At issue in Matthies was whether taxable income resulted from the sale of a second-to-die life insurance policy by the profit-sharing plan of the taxpayers’ wholly owned subchapter S corporation to the taxpayers.
In October of 1998, the taxpayers incorporated their subchapter S corporation and formed its profit-sharing plan. In January of 1999. the plan purchased an $80 million second-to-die life insurance policy on the lives of the taxpayers. During 1999 and 2000, the taxpayers transferred over $2.5 million from an IRA to the profit-sharing plan. These contributions were used to pay the premiums on the life insurance policy. Then, in December of 2000, the profit-sharing plan sold the policy to the taxpayers for about $315,000. At the time of the sale, the “cash value” of the policy was about $306,000, but the “account value” was almost $1.4 million.
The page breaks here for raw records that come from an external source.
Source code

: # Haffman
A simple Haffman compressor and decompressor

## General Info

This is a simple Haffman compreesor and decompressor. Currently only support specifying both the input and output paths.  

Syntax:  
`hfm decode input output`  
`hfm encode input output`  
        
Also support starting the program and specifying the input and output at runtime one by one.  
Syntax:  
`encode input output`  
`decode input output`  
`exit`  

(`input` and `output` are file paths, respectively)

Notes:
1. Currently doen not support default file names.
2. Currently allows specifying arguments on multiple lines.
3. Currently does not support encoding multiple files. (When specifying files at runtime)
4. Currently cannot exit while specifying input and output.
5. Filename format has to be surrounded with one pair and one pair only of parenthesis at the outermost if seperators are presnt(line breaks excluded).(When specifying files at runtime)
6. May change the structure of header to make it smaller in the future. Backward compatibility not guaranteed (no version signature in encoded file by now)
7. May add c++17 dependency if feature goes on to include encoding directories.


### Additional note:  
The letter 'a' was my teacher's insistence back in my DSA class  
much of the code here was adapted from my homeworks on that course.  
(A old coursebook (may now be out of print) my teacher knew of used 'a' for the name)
The difference between the “cash value” and the “account value” was a result of a surrender charge that would be imposed upon the policy if surrendered within the three years after issuance.
The taxpayers then transferred the policy to a “family irrevocable trust.” In January of 2001, the trust exchanged the policy for another survivor policy with a face amount of $19.5 million. As part of the exchange, the life insurance company waived the surrender charge and accepted the $1.4 million “account value” as full payment for the new policy.
Because the sale of the policy was not negotiated at arm’s length, the Tax Court considered the proper method for valuing the policy for purposes of determining whether the taxpayer’s realized taxable income from a bargain sale. In this regard, the essential question was whether the surrender charge should be taken into account in valuing the policy, or, in other words, whether fair market value of the policy was its “cash value” or its “account value.” The court reviewed statutory and regulatory language from IRC Sections 72, 402 and 7702 and determined that for purposes of calculating the taxpayers’ income from the bargain sale, the value of the policy should be determined without reference to the cash surrender value. Accordingly, the court held that the taxpayers recognized about $1.1 million of taxable income from the transaction. However, in light of ambiguity as to the proper tax treatment of the transaction, the court declined to assess a negligence penalty against the taxpayers.